Как всегда.
Пробую встать. Усилий не хватает. Не могу приподняться. Не могу опереться. Не могу ни за что зацепиться. А Сёма видит. Знает, что не встану. Не сейчас. Помогает. Поддерживает. Проверяет, смогу ли стоять сам. Я валюсь, как марионетка. Сёма держит. Отводит до кухни. Там жарко. Душно. Пахнет жареным яйцом.
Запах едкий. Сильный. Он врезает в мозг и приносит острую боль. От него тошнит.
Я закрываю глаза. Замираю. Перестаю дышать. Сёма что-то спрашивает. Не слышу. Пытаюсь открыть глаза. Посмотреть на него. Но не вижу. Расплывается. Желудок сокращается. Брыкается. Рот наполняется слюной. Ещё немного и вырвет.
Меня трясёт. Я падаю на пол. Открываю рот. Из него течёт слюна. Я задыхаюсь. Запах продолжает резать. Желудок – толкать волны. Из глаз идут слёзы. Меня пережимает. Сёма что-то говорит. Держит за плечо, чтобы я не завалился. Не задохнулся. Пытаюсь сделать вздох. Не получается. Слюна ещё течёт. Желудок работает. Но меня не тошнит.
Это продолжается несколько минут. Потом прихожу в себя. Запах пропадает.
Смотрю на Сёму. Он ещё держит меня. Смотрит и опять спрашивает, как я.
Ему не противно? Не мерзко?
Я продолжаю плакать. Ничего не говорю. Смотрю на него и плачу. Он только трепет по плечу.
Усаживает на стул, сам вытирает с пола. Мне стыдно. Это должен делать я. Но только слежу за ним. Он не выглядит усталым или раздражённым. Для него это кажется нормальным. Будто ничего такого нет.
— Кирилл, — зовёт, а я поднимаю глаза.
Салфеткой Сёма вытирает моё лицо. Губы. Подбородок. Берёт другую и вытирает щёки.
— Чуть не стошнило, да? У самого такое пару раз было. Неприятная фигня. — Сёма меняет салфетку и вытирает под глазами. Потом лоб. Я вспотел. — Из-за чего? — спрашивает он, а я смотрю на плиту. — Из-за запаха? Извини, не подумал. Сейчас окно открою.
Хочу сказать, что уже привык. Но не успеваю. Сёма дёргает занавески. Свет бьёт по глазам. Я отвожу их в сторону. Сёма открывает окно. С улицы тянет ветер. Там шумят деревья и кричат дети. Почти безвредно. Потом ставится темнее.
Сёма наливает чай и присаживается рядом.
— Наверное, тебе что полегче надо, — он говорит о яичнице.
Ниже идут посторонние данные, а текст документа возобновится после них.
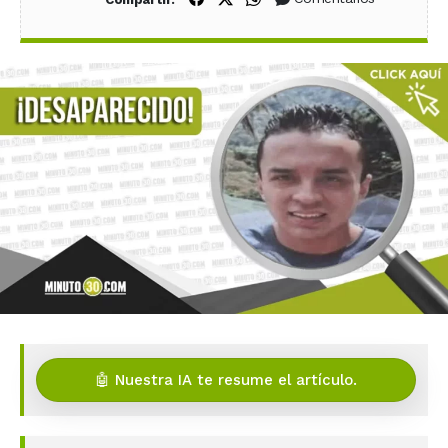
🤖 Nuestra IA te resume el artículo.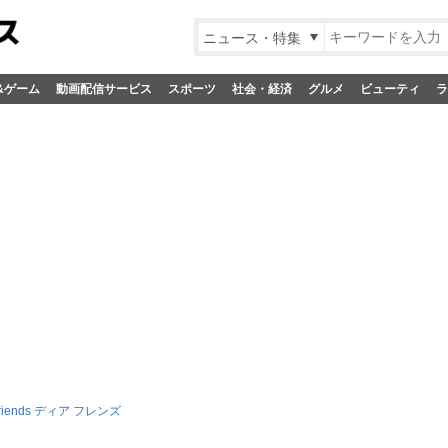
ニュース・特集
&ゲーム
動画配信サービス
スポーツ
社会・経済
グルメ
ビューティ
ラ
Friends ディア フレンズ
Нужно сказать, что я съем. Не сейчас. Потом. Но съем. Ему не нужно думать об этом. — Бульон сварить, что ли? — Сёма думает, а я хочу сказать, что не надо.
Не надо столько тратить на меня. Не надо следить за мной. Займись своей жизнью. Не беспокойся обо…
— …мне, — жалко выдавливаю, а Сёма смотрит. Мои первые слова.
— Извини, что? — тихо спрашивает он, а мне стыдно.
Опять текут слёзы.
Разве я сделал что-то, чтобы заслужить заботу? Лишь помню, что мы познакомились в универе, я рассказал ему что и где, к кому лучше обращаться за помощью, с кем лучше не вступать в конфликты. Потом узнал, что он мой сосед. Разве было что-то ещё? Мы общались по-особенному? Ничего не помню. Словно ничего и не было.
Возможно, так. Ведь я не помню.
Голова начинает гудеть.
— Кирилл?
Сёмин голос близко. Он совсем не похож на него. Он добрый. Нежный. Он беспокоится обо мне. А я ничего не могу дать взамен. Не могу быть для него хорошим собеседником. Я даже сказать не могу, что меня тошнит от запаха. Не могу поблагодарить. Не могу позаботиться о нём. О себе. Не могу убраться дома. Не могу приготовить поесть. Не могу поесть. Не могу встать.
Ничего не могу.
Вернуть долг подавно. Могу только брать. И отбирать.
Я делаю вдох. Смотрю на Сёму. Открываю губы, а горло сжато. Двигаю челюстью вверх-вниз, а звук выдавить не получается. Больно. Я пытаюсь. Всеми силами. Настолько, что голова болит сильнее.
— Всё нормально, — говорит Сёма, — не заставляй себя.